Consul-General of the People's Republic of China in Manchester
- In office July 2018 – 14 December 2022
- Preceded by: Sun Dali [zh]
- Succeeded by: Tang Rui [zh]

Consul-General of the People's Republic of China in Mumbai
- In office January 2015 – June 2018

Personal details
- Born: May 1963 (age 63) Neijiang, Sichuan, China
- Party: Chinese Communist Party
- Children: 1
- Alma mater: Lanzhou University China Foreign Affairs University Peking University Duke University

= Zheng Xiyuan =

Chinese diplomat

Zheng Xiyuan (郑曦原 (Zhèng Xīyuán); born May 1963) is a Chinese diplomat who served as the Consul General of the People's Republic of China in Manchester, United Kingdom.
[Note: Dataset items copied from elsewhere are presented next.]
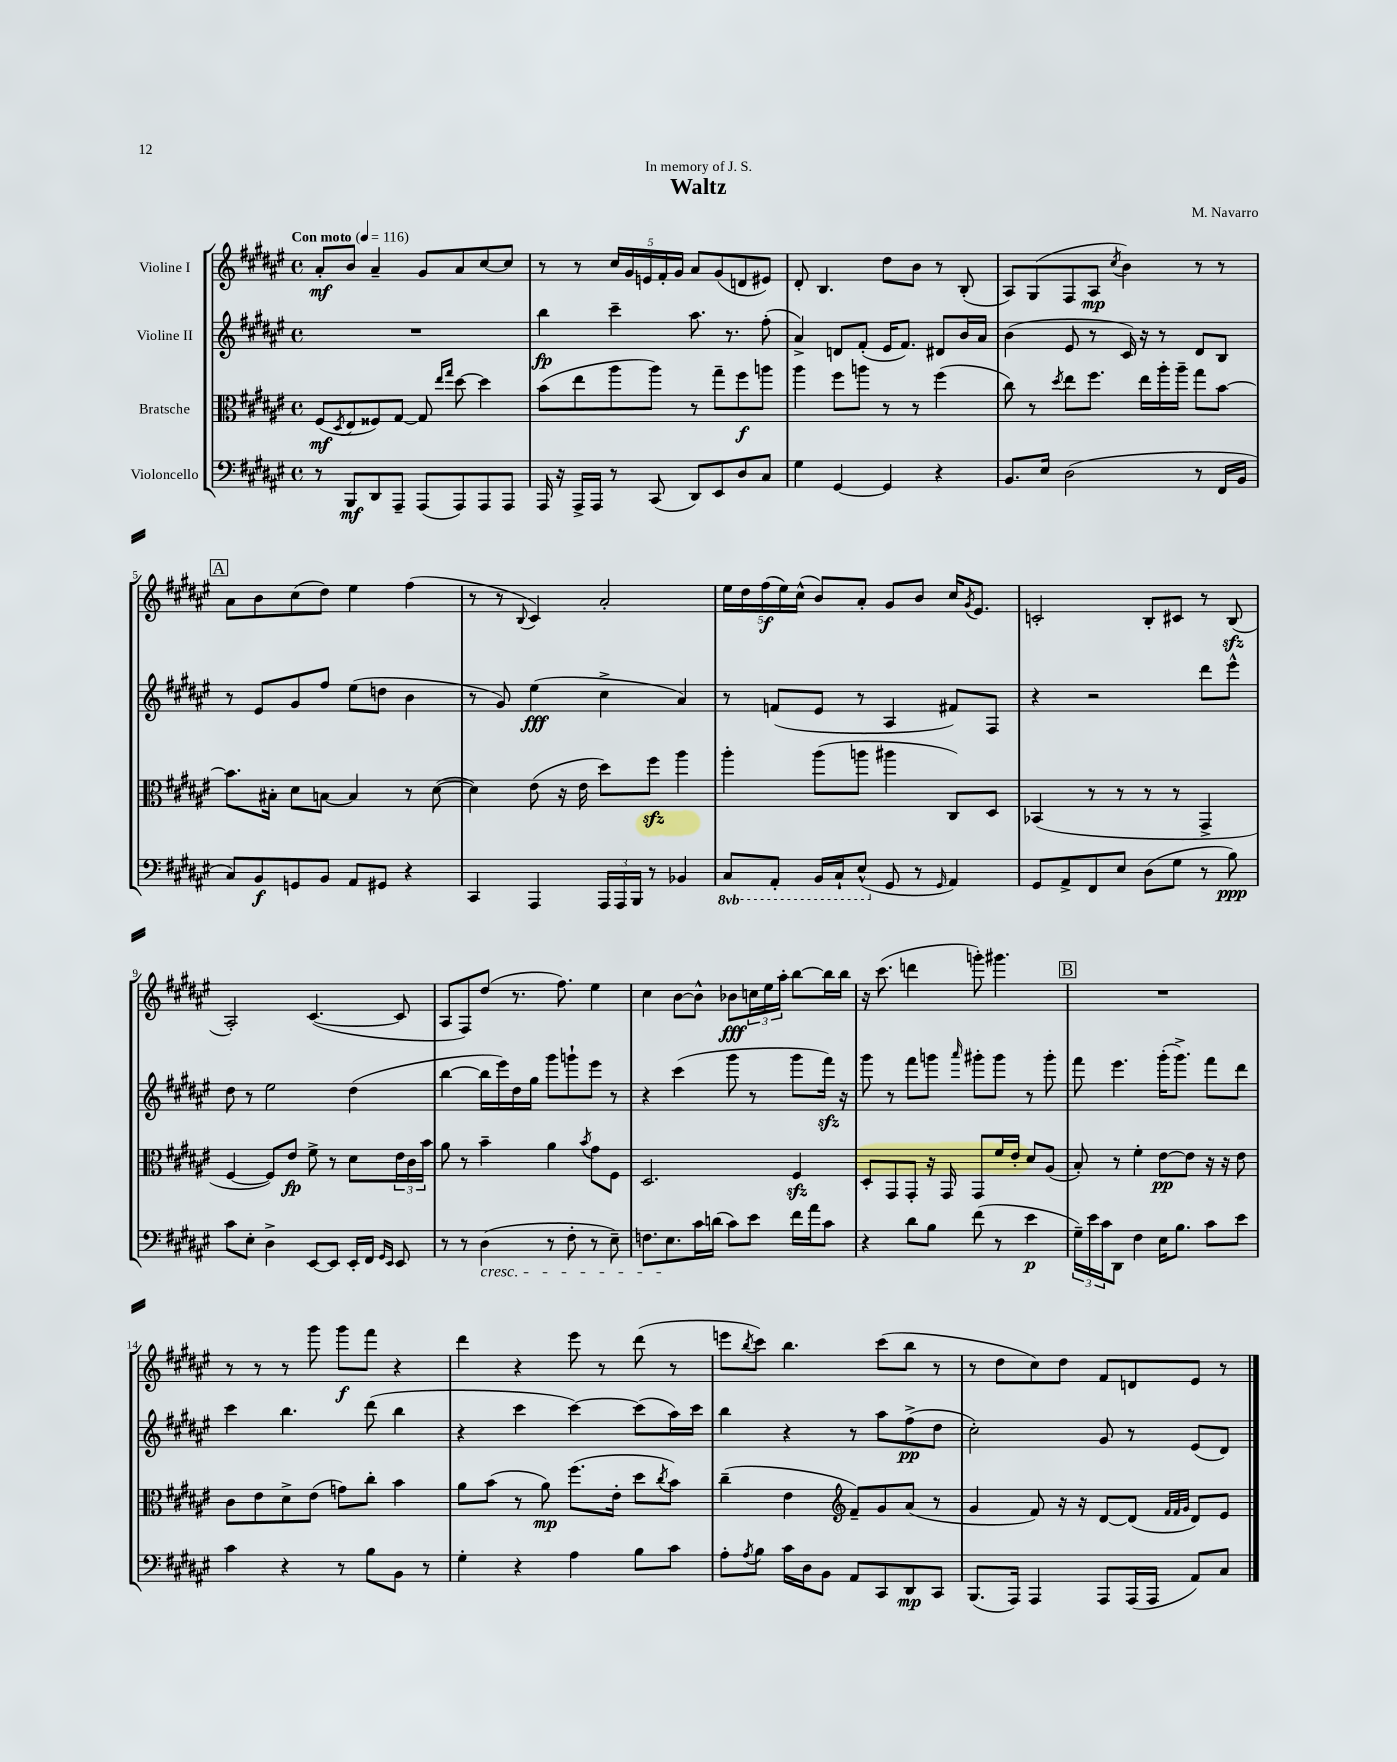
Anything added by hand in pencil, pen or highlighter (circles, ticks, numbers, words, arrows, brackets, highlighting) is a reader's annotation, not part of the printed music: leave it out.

**kern	**kern	**kern	**kern
*staff4	*staff3	*staff2	*staff1
*clefF4	*clefC3	*clefG2	*clefG2
*k[f#c#g#d#a#e#]	*k[f#c#g#d#a#e#]	*k[f#c#g#d#a#e#]	*k[f#c#g#d#a#e#]
*M4/4	*M4/4	*M4/4	*M4/4
*met(c)	*met(c)	*met(c)	*met(c)
*MM116	*MM116	*MM116	*MM116
8r	(8F#	1r	8a#'
.	8qD#	.	.
8BBB	8E#	.	8b
8DD#	8F##)	.	4a#~
8AAA#~	[8G#	.	.
(8AAA#	8G#]	.	8g#
.	16qqee#	.	.
.	16qqgg#	.	.
8AAA#)	[8dd#	.	8a#
8AAA#	4dd#]	.	[8cc#
8AAA#	.	.	8cc#]
=	=	=	=
16AAA#	(8b	4bb	8r
16r	.	.	.
16AAA#^	8ee#	.	8r
16AAA#	.	.	.
8r	8aa#	4ccc#~	20cc#
.	.	.	20g#
.	.	.	20e
(8CC#	8aa#)	.	.
.	.	.	20f#'
.	.	.	20g#
8DD#)	8r	8.aa#	8a#
8EE#	8gg#~	.	(8g#
.	.	8.r	.
8D#	8ff#	.	8d
8C#	8aa	(8ff#'	8e#)
=	=	=	=
4G#	4aa#	4a#^)	8d#'
.	.	.	4.B
[4GG#	8ff#	8d	.
.	8aa	(8f#'	.
4GG#]	8r	16e#	8dd#
.	.	8.f#)	.
.	8r	.	8b
4r	(4ff#	8d#	8r
.	.	16b	(8B'
.	.	16a#	.
=	=	=	=
8.BB	8cc#)	(4b	8A#)
.	8r	.	(8G#
16E#	.	.	.
.	8qdd#	.	.
(2D#	8ee#	8e#	8F#
.	8.ff#	8r	8A#
.	.	.	8qcc#
.	.	16c#)	4b)
.	16ee#	16r	.
.	16aa#'	8r	.
.	16aa#~	.	.
8r	8gg#	8d#	8r
16FF#	[8b	8B	8r
16BB	.	.	.
=	=	=	=
8C#)	8.b]	8r	8a#
8BB	.	8e#	8b
.	16B#'	.	.
8GG	8d#	8g#	(8cc#
8BB	[8B	8ff#	8dd#)
8AA#	4B]	(8ee#	4ee#
8GG#	.	8dd	.
4r	8r	4b	(4ff#
.	([8d#	.	.
=	=	=	=
4CC#	4d#])	8r	8r
.	.	8g#)	8r
.	.	.	8qqB
4AAA#	(8e#	(4ee#	4c#)
.	16r	.	.
.	16e#	.	.
24AAA#	8dd#)	4cc#^	2a#'
24AAA#	.	.	.
24BBB	.	.	.
8r	8ff#	.	.
4BB-	4aa#	4a#)	.
=	=	=	=
8CC#	4aa#'	8r	20ee#
.	.	.	20dd#
.	.	.	(20ff#
8AAA#'	.	(8f	.
.	.	.	20ee#)
.	.	.	(20cc#^^
16BBB	(8aa#	8e#	8b)
16CC#`	.	.	.
(8EE#^^	8aa	8r	8a#'
8GG#	4aa#	4A#	8g#
8r	.	.	8b
16qqGG#	.	.	.
4AA#)	8C#)	8f#)	16cc#
.	.	.	8qg#
.	.	.	8.e#
.	8D#	8F#	.
=	=	=	=
8GG#	(4BB-	4r	2c'
8AA#^	.	.	.
8FF#	8r	2r	.
8E#	8r	.	.
(8D#	8r	.	8B'
8G#	8r	.	8c#
8r	4GG#^	8ddd#	8r
8B)	.	8eee#^^	(8B
=	=	=	=
8c#	[4F#	8dd#	2A#')
8E#'	.	8r	.
4D#^	8F#])	2ee#	.
.	8e#	.	.
[8EE#	8f#^	.	([4.c#
8EE#]	8r	.	.
16EE#'	8d#	(4dd#	.
16FF#	.	.	.
16qqGG#	.	.	.
16qqEE#	.	.	.
8EE#	24e#	.	8c#]
.	24c#	.	.
.	24b	.	.
=	=	=	=
8r	8a#	[4bb	8A#
8r	8r	.	8F#)
(4D#	4b~	16bb]	(8dd#
.	.	16eee#)	.
.	.	16dd#	8.r
.	.	16gg#	.
8r	4a#	8ggg#	.
.	.	.	8.ff#)
8F#'	.	8ggg`	.
.	8qb	.	.
8r	8g#	8eee#	4ee#
8E#~)	8F#	8r	.
=	=	=	=
8.F	2.D#	4r	4cc#
8.E#	.	.	.
.	.	(4ccc#	[8b
16c#	.	.	8b^^]
(16d	.	.	.
8c#)	.	8ggg#	8b-
8e#	.	8r	24cc
.	.	.	24ee#
.	.	.	24aa#'
16f#	4F#	8ggg#	[8bb
16a#	.	.	.
8c#	.	16fff#)	16bb]
.	.	16r	16bb
=	=	=	=
4r	8D#'	8ggg#	16r
.	.	.	(8.ccc#
.	8GG#	8r	.
8d#	8GG#'	8fff#	4ddd
8B	16r	8ggg	.
.	16GG#	.	.
.	.	16qqaaa#	.
(8f#	8GG#	8ggg#'	8ggg')
8r	16f#	8ggg#	4.ggg#
.	16e#'	.	.
4e#	8d#	8r	.
.	(8A#	8ggg#'	.
=	=	=	=
24G#~)	8B')	8fff#	1r
24e#	.	.	.
24c#	.	.	.
8DD#	8r	4.eee#	.
4F#	4f#'	.	.
16E#	[8e#	(16ggg#'	.
8.B	.	8.ggg#^)	.
.	8e#]	.	.
8c#	16r	8fff#	.
.	16r	.	.
8e#	8e#	8ddd#	.
=	=	=	=
4c#	8c#	4ccc#	8r
.	8e#	.	8r
4r	8d#^	4.bb	8r
.	(8e#	.	8ggg#
8r	8g)	.	8ggg#
8B	8cc#'	(8ddd#	8fff#
8BB	4b	4bb	4r
8r	.	.	.
=	=	=	=
4G#'	8a#	4r	4ddd#
.	(8b	.	.
4r	8r	4ccc#	4r
.	8a#)	.	.
4A#	(8.ff#	[4ccc#)	8eee#
.	.	.	8r
.	16e#'	.	.
8B	8dd#	(8ccc#]	(8ddd#
.	8qcc#	.	.
8c#	8b)	16aa#)	8r
.	.	16ccc#	.
=	=	=	=
8A#'	(4cc#~	4bb	8eee
8qA#	.	.	8qbb
8B	.	.	8ccc#)
16c#	4e#	4r	4.bb
16D#	.	.	.
8BB	.	.	.
*	*clefG2	*	*
8AA#	8f#~)	8r	.
8CC#	8g#	8aa#	(8ccc#
8DD#	(8a#	(8ff#^	8bb
8CC#	8r	8dd#	8r
=	=	=	=
(8.BBB	4g#	2cc#')	8r
.	.	.	8dd#
16AAA#)	.	.	.
4AAA#	8f#)	.	8cc#)
.	16r	.	8dd#
.	16r	.	.
8AAA#	[8d#	8g#	8f#
(16AAA#	(8d#]	8r	8d
16AAA#	.	.	.
.	32qqf#	.	.
.	32qqf#	.	.
.	32qqg#	.	.
8AA#)	8d#)	(8e#	8e#
8C#	8e#	8d#)	8r
==	==	==	==
*-	*-	*-	*-
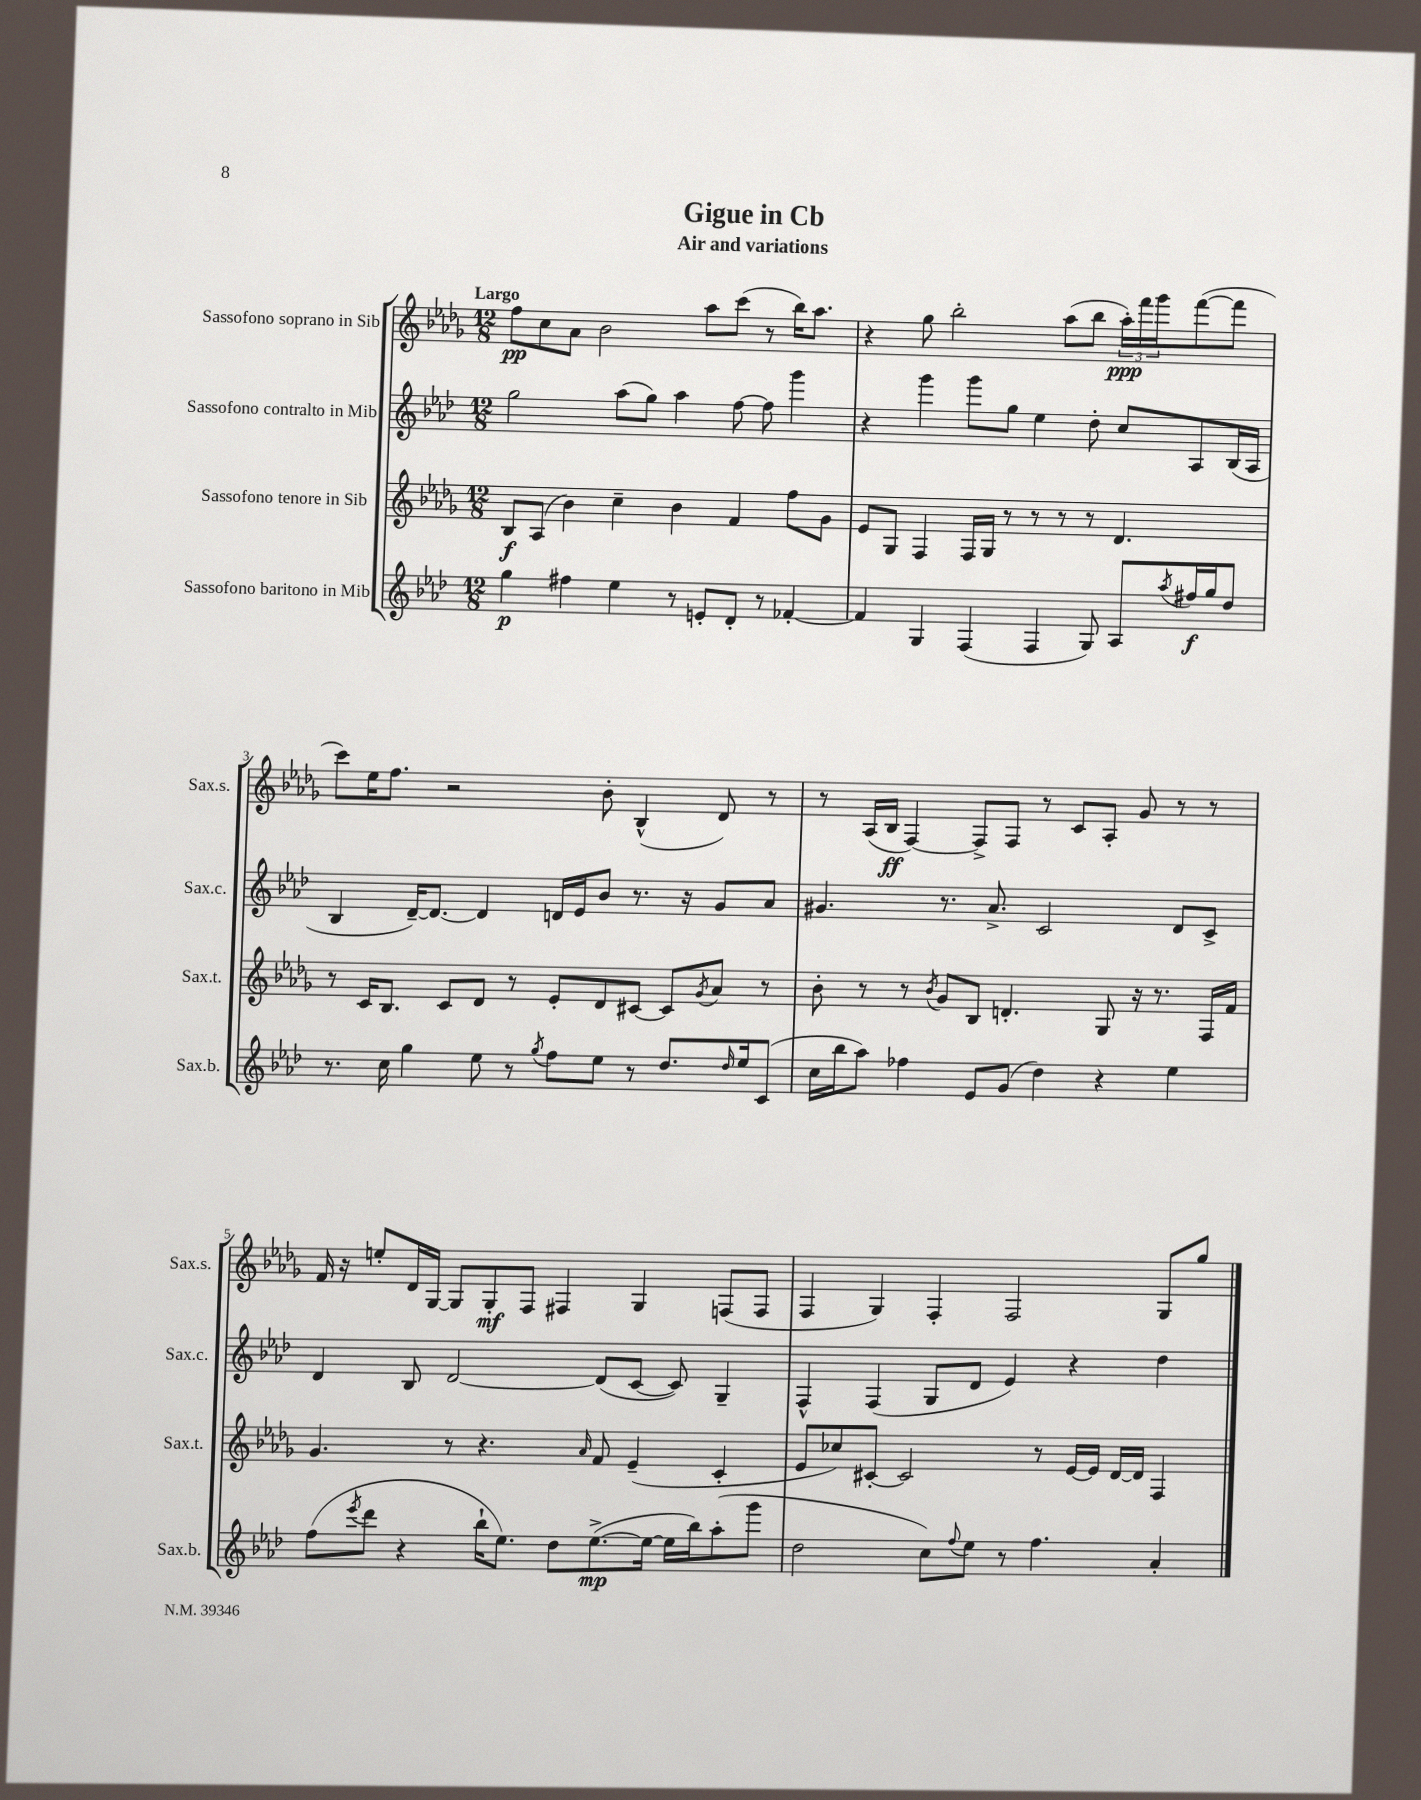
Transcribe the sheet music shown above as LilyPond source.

\header { title = "Gigue in Cb" subtitle = "Air and variations" }
<<
\new StaffGroup <<
\new Staff = "s0" \with { instrumentName = "Sassofono soprano in Sib" shortInstrumentName = "Sax.s." } {
    \clef treble \key des \major \numericTimeSignature \time 12/8 \tempo "Largo"
    f''8\pp c''8 aes'8 bes'2 aes''8 c'''8( r8 bes''16) aes''8. |
    r4 ges''8 bes''2-. aes''8( bes''8 \tuplet 3/2 { aes''16-.\ppp) f'''16 ges'''16 } f'''8~( f'''8 |
    c'''8) ees''16 f''8. r2 bes'8-. bes4-^( des'8) r8 |
    r8 aes16( bes16\ff f4~) f8-> f8 r8 c'8 aes8-. ges'8 r8 r8 |
    f'16 r16 e''8-. des'16 ges16~ ges8 ges8-.\mf f8 fis4 ges4 f8( f8 |
    f4 ges4) f4-. f2 ges8 ges''8 \bar "|." |
}
\new Staff = "s1" \with { instrumentName = "Sassofono contralto in Mib" shortInstrumentName = "Sax.c." } {
    \clef treble \key aes \major \numericTimeSignature \time 12/8
    g''2 aes''8( g''8) aes''4 f''8~ f''8 g'''4 |
    r4 g'''4 g'''8 g''8 ees''4 des''8-. c''8 aes8 bes16( aes16 |
    bes4 des'16~--) des'8.~ des'4 d'16 ees'16 bes'8 r8. r16 g'8 aes'8 |
    gis'4. r8. aes'8.-> c'2 des'8 c'8-> |
    des'4 bes8 des'2~ des'8( c'8~ c'8) g4-- |
    f4-^ f4( g8 des'8 ees'4) r4 des''4 \bar "|." |
}
\new Staff = "s2" \with { instrumentName = "Sassofono tenore in Sib" shortInstrumentName = "Sax.t." } {
    \clef treble \key des \major \numericTimeSignature \time 12/8
    bes8\f aes8( bes'4) c''4-- bes'4 f'4 f''8 ges'8 |
    ees'8 ges8 f4 f16 ges16 r8 r8 r8 r8 des'4. |
    r8 c'16 bes8. c'8 des'8 r8 ees'8-. des'8 cis'8~ cis'8 \acciaccatura { ges'8 } aes'8 r8 |
    bes'8-. r8 r8 \acciaccatura { bes'8 } ges'8 bes8 d'4.-. ges8 r16 r8. f16 f'16 |
    ges'4. r8 r4. \grace { aes'16 } f'8 ees'4--( c'4-. |
    ees'8 ces''8) cis'8~-. cis'2 r8 ees'16~ ees'16 des'16~ des'16 f4 \bar "|." |
}
\new Staff = "s3" \with { instrumentName = "Sassofono baritono in Mib" shortInstrumentName = "Sax.b." } {
    \clef treble \key aes \major \numericTimeSignature \time 12/8
    g''4\p fis''4 ees''4 r8 e'8-. des'8-. r8 fes'4~-. |
    fes'4 g4 f4( f4 g8) aes8 \acciaccatura { aes''8 } fis''16\f g''16 des''8 |
    r8. c''16 g''4 ees''8 r8 \acciaccatura { g''8 } f''8 ees''8 r8 des''8. \grace { des''16 } ees''16 c'8( |
    c''16 bes''16 aes''8) fes''4 ees'8 g'8( des''4) r4 ees''4 |
    f''8( \acciaccatura { ees'''8 } des'''8 r4 bes''16-! ees''8.) des''8 ees''8.~->\mp( ees''16~ ees''16 bes''16) aes''8-.( g'''8 |
    des''2 c''8) \appoggiatura { f''8 } ees''8 r8 f''4. aes'4-. \bar "|." |
}
>>
>>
== Early life and education ==
Zheng was born in Sichuan, China. He studied at Lanzhou University, China Foreign Affairs University, the School of International Studies at Peking University, and Duke University. Zheng is married, and has a daughter.

== Career ==
Zheng has previously served in a variety of roles within China's Ministry of Foreign Affairs, including as Vice-consul at the Chinese Consulate General in New York from 1996 to 1998, Counselor at the Chinese Embassy in Greece from 2006 to 2011, and Consul General in Mumbai from 2015 to 2018.

=== 2022 clash ===

Zheng was involved in a 16 October 2022 incident at the Consulate during a protest in support of the Hong Kong pro-democracy movement. Zheng ripped down posters and pulled the hair of a protester, who was dragged into the consulate grounds and beaten. Zheng was recalled to China on 14 December.